“In matters of style, swim with the current; in matters of principle, stand like a rock.”

― Thomas Jefferson

As a middle child I’ve always been one to “go along to get along”. For middle children where I grew up, this was the way of doing things. You acquiesced. You were considered the peacemaker, which mostly meant you gave in to the wishes or demands of others. The older kids, were…well, older and therefore deserved to have a say. The younger kids were…younger, and therefore deserved some type of special treatment.

I never understood it, but being a middle child, I went along with the practice.

Today, things are different. Everyone wants to have a say.

Sometimes I view this attitude as entitlement. Sometimes I perceive the the attitude to be immature, selfish or spoiled. But today, I am less likely to go along to get along.
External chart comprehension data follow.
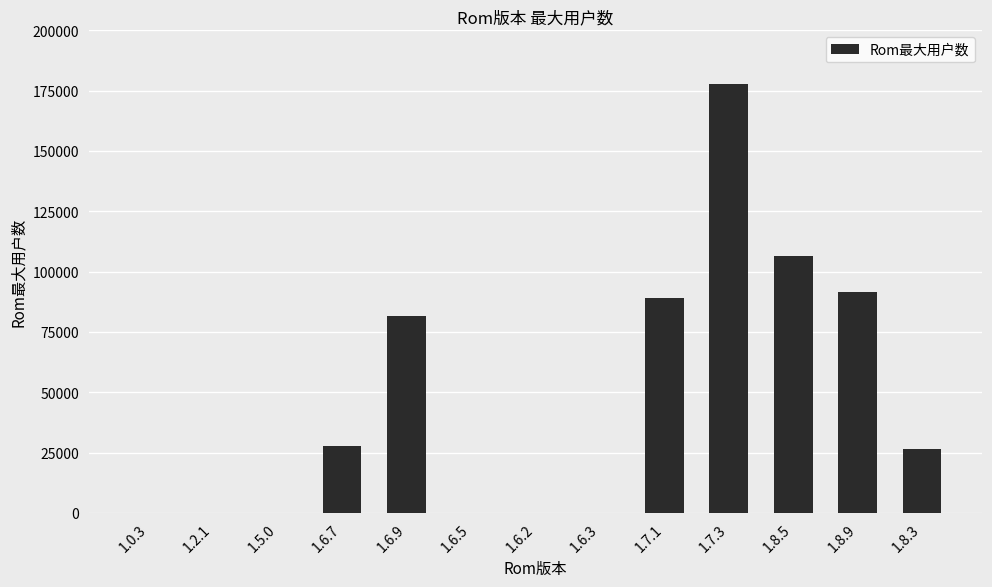

Which label corresponds to the largest value in the chart?

1.7.3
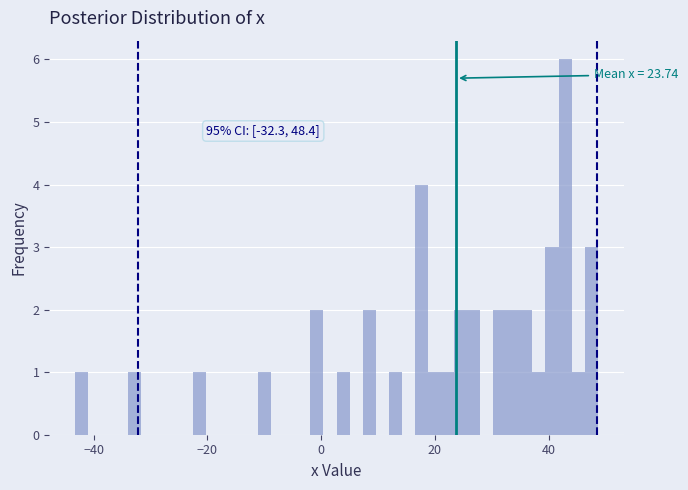

Around what value on the x-axis is the tallest bar? Give the approximate position of its centre, as read against the axis.

42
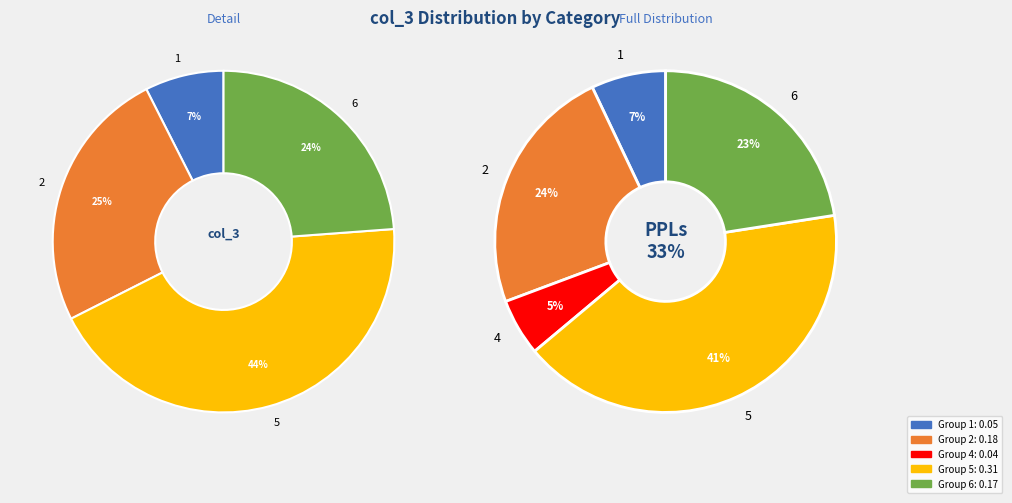

What percentage is the 5 slice, to the nearest percent?

41%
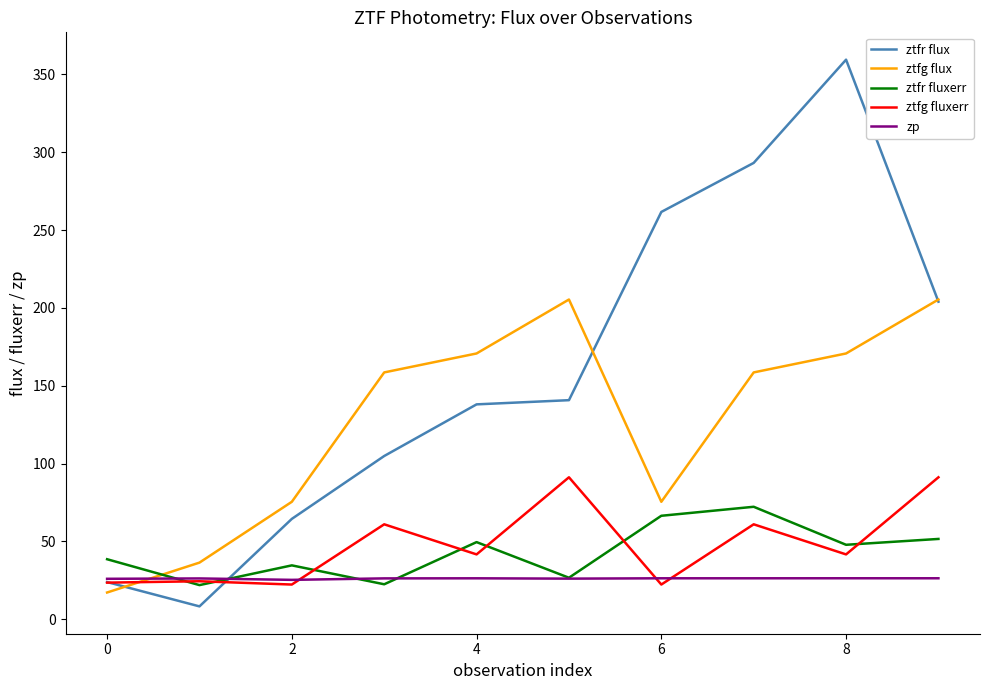

True or false: ztfr flux has more than 2 interior local peaks.

False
When it comes to my writing I understand that if I am not willing to go along to get along, in other words to write what they ask for, that I may be unable to sell what I write.

Of all the advice that writers receive, write what you know is most certainly the best advice. But I have to tell you “write what you love” is the advice that will serve you over the long term.

When we write what we know, and what inspires us we take our writing to a whole new level. This is the essence of “voice”, where a writers passion shines through. It is sometimes this little spark–writing what we love–that brings our talent to the forefront, allows us to reach a broader audience.

When writers combine writing what they know with writing what they love, the end result is success. For example, Charlaine Harris, author of the Sookie Stackhouse novels that inspired HBO’s True Blood Series, wrote what she knew (Southern Louisiana)combined with something she loved (Vampires with human failings).

You cannot fault this recipe for success. Enthusiasm for a beloved event or period of time influences the most mediocre situation. Passion always shines through the storytelling.

Do not, of course ignore the essentials of good storytelling: Memorable characters, good grammar, engaging setting, good story structure, and a well developed plot line. Harris combined what she knew on multiple levels, Ten years of publishing experience with familiar setting and quirky characters. The timeless themes of looking for love and acceptance brought millions of viewers to the series and expanded the books sales.

Success comes from writing what you know mixed with something you are passionate about.